- _Exercise objective_:
Copy the listing exactly as given. Omit every picture.

- _Dataset records_:

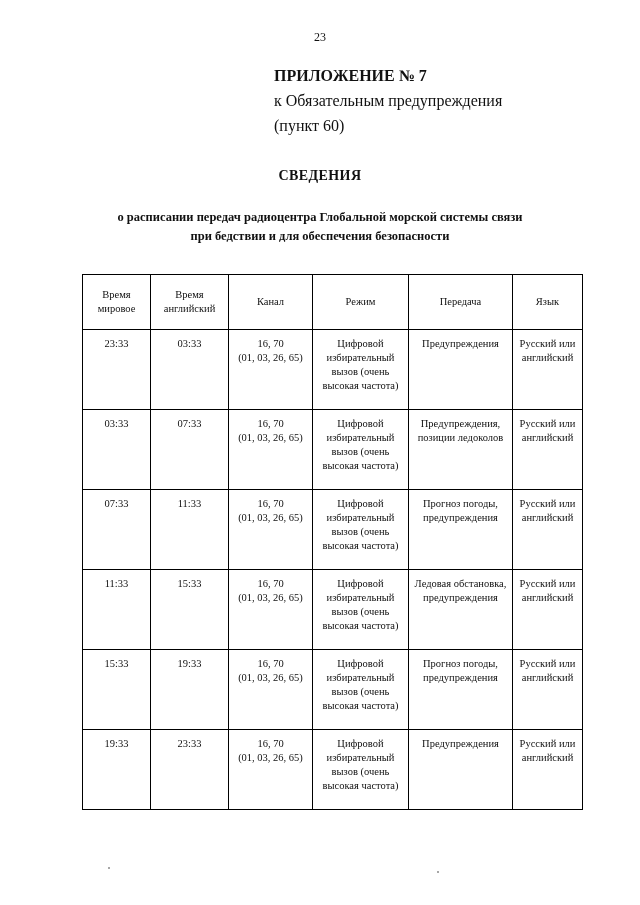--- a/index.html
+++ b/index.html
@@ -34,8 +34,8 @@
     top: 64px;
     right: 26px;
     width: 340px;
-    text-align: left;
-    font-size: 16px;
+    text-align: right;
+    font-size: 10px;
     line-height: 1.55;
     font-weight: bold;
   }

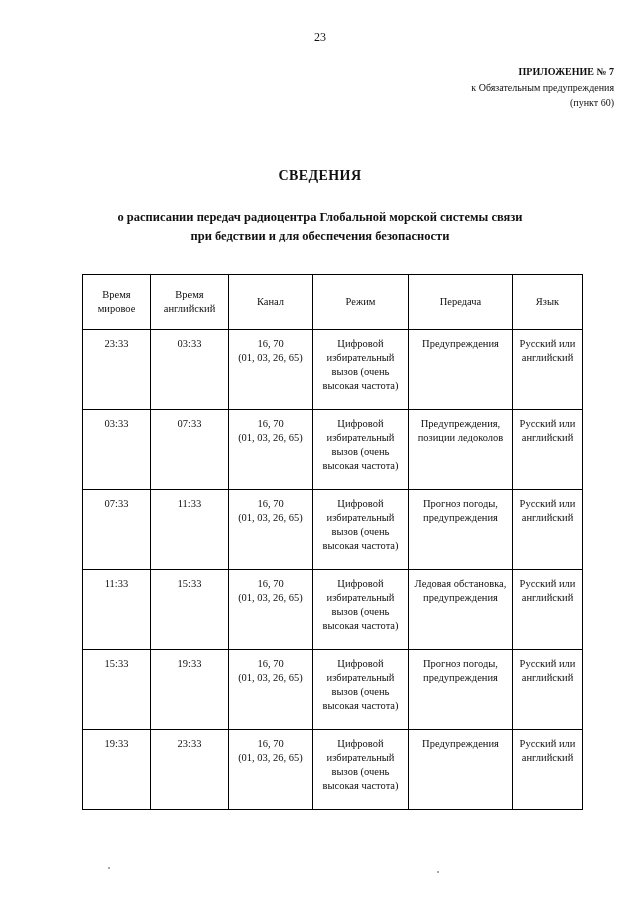--- a/index.html
+++ b/index.html
@@ -129,7 +129,6 @@
     <div class="title-main">СВЕДЕНИЯ</div>
     <div class="title-sub">
       <div>о расписании передач радиоцентра Глобальной морской системы связи</div>
-      <div>при бедствии и для обеспечения безопасности</div>
     </div>
   </div>
 

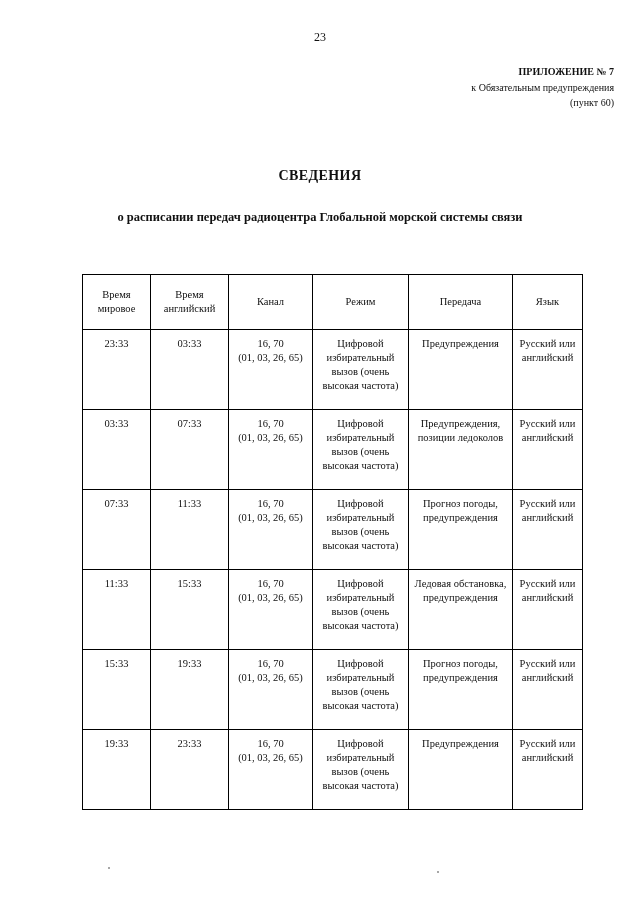--- a/index.html
+++ b/index.html
@@ -145,7 +145,7 @@
       <thead>
         <tr>
           <th>Время мировое</th>
-          <th>Время английский</th>
+          <th>Время обеспечения</th>
           <th>Канал</th>
           <th>Режим</th>
           <th>Передача</th>

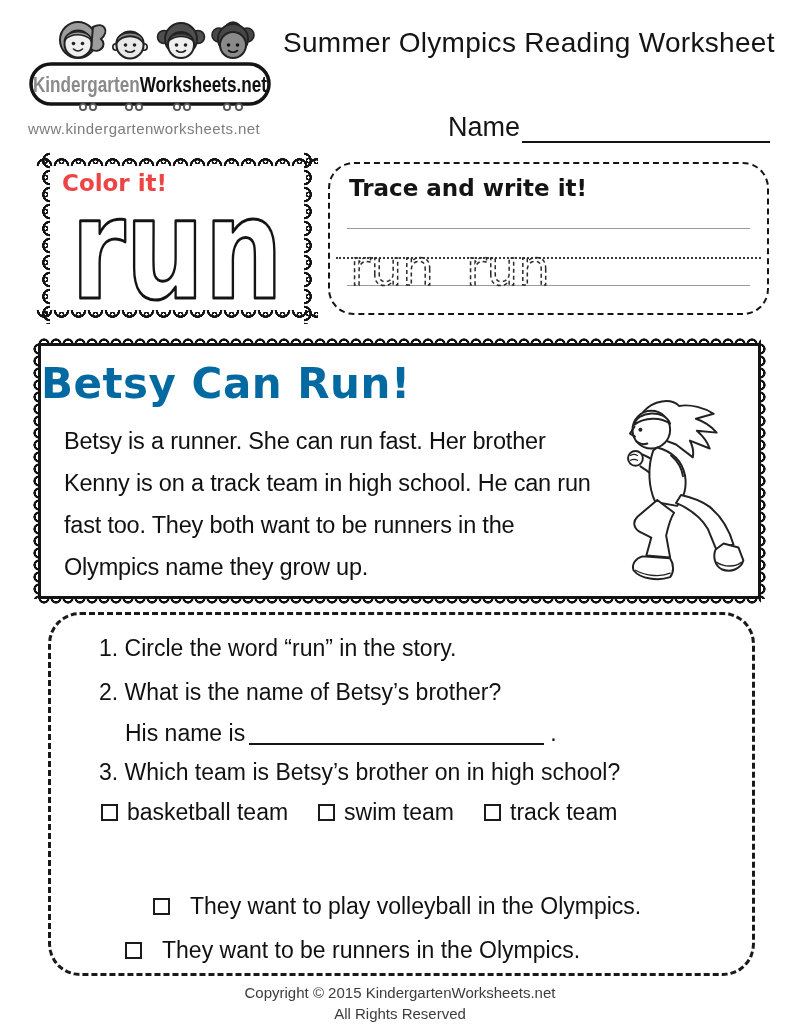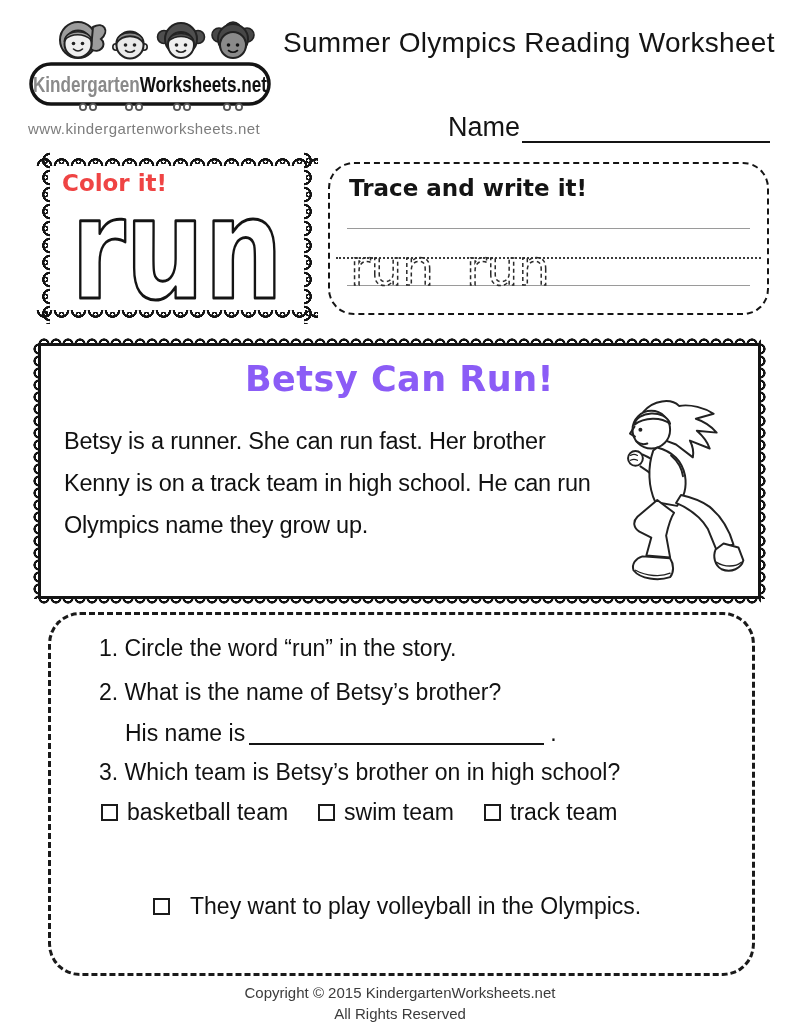--- a/index.html
+++ b/index.html
@@ -55,8 +55,8 @@
   .sc-b { bottom:-12px; background-image:radial-gradient(circle at 6px 0px, rgba(0,0,0,0) 3.2px, #141414 3.4px 5.4px, rgba(0,0,0,0) 5.8px); }
   .sc-l { left:-12px; background-image:radial-gradient(circle at 10px 6px, rgba(0,0,0,0) 3.2px, #141414 3.4px 5.4px, rgba(0,0,0,0) 5.8px); }
   .sc-r { right:-12px; background-image:radial-gradient(circle at 0px 6px, rgba(0,0,0,0) 3.2px, #141414 3.4px 5.4px, rgba(0,0,0,0) 5.8px); }
-  #story-title { position:absolute; left:0; right:0; top:13px; text-align:center;
-    font-family:"DejaVu Sans", sans-serif; font-weight:700; font-size:35px; letter-spacing:.5px; color:#8b5cf6; }
+  #story-title { position:absolute; left:0; right:0; top:13px; text-align:left;
+    font-family:"DejaVu Sans", sans-serif; font-weight:700; font-size:42px; letter-spacing:.5px; color:#0369a1; }
   #story-text { position:absolute; left:23px; top:74px; width:572px; font-size:23.5px; letter-spacing:-.2px; color:#111; }
   #story-text div { height:42px; line-height:42px; white-space:nowrap; }
   #runner-svg { position:absolute; right:10px; top:50px; }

- _Solution below_:
--- a/index.html
+++ b/index.html
@@ -34,8 +34,8 @@
     top: 64px;
     right: 26px;
     width: 340px;
-    text-align: left;
-    font-size: 16px;
+    text-align: right;
+    font-size: 10px;
     line-height: 1.55;
     font-weight: bold;
   }

--- a/index.html
+++ b/index.html
@@ -129,7 +129,6 @@
     <div class="title-main">СВЕДЕНИЯ</div>
     <div class="title-sub">
       <div>о расписании передач радиоцентра Глобальной морской системы связи</div>
-      <div>при бедствии и для обеспечения безопасности</div>
     </div>
   </div>
 

--- a/index.html
+++ b/index.html
@@ -145,7 +145,7 @@
       <thead>
         <tr>
           <th>Время мировое</th>
-          <th>Время английский</th>
+          <th>Время обеспечения</th>
           <th>Канал</th>
           <th>Режим</th>
           <th>Передача</th>

--- a/index.html
+++ b/index.html
@@ -55,8 +55,8 @@
   .sc-b { bottom:-12px; background-image:radial-gradient(circle at 6px 0px, rgba(0,0,0,0) 3.2px, #141414 3.4px 5.4px, rgba(0,0,0,0) 5.8px); }
   .sc-l { left:-12px; background-image:radial-gradient(circle at 10px 6px, rgba(0,0,0,0) 3.2px, #141414 3.4px 5.4px, rgba(0,0,0,0) 5.8px); }
   .sc-r { right:-12px; background-image:radial-gradient(circle at 0px 6px, rgba(0,0,0,0) 3.2px, #141414 3.4px 5.4px, rgba(0,0,0,0) 5.8px); }
-  #story-title { position:absolute; left:0; right:0; top:13px; text-align:center;
-    font-family:"DejaVu Sans", sans-serif; font-weight:700; font-size:35px; letter-spacing:.5px; color:#8b5cf6; }
+  #story-title { position:absolute; left:0; right:0; top:13px; text-align:left;
+    font-family:"DejaVu Sans", sans-serif; font-weight:700; font-size:42px; letter-spacing:.5px; color:#0369a1; }
   #story-text { position:absolute; left:23px; top:74px; width:572px; font-size:23.5px; letter-spacing:-.2px; color:#111; }
   #story-text div { height:42px; line-height:42px; white-space:nowrap; }
   #runner-svg { position:absolute; right:10px; top:50px; }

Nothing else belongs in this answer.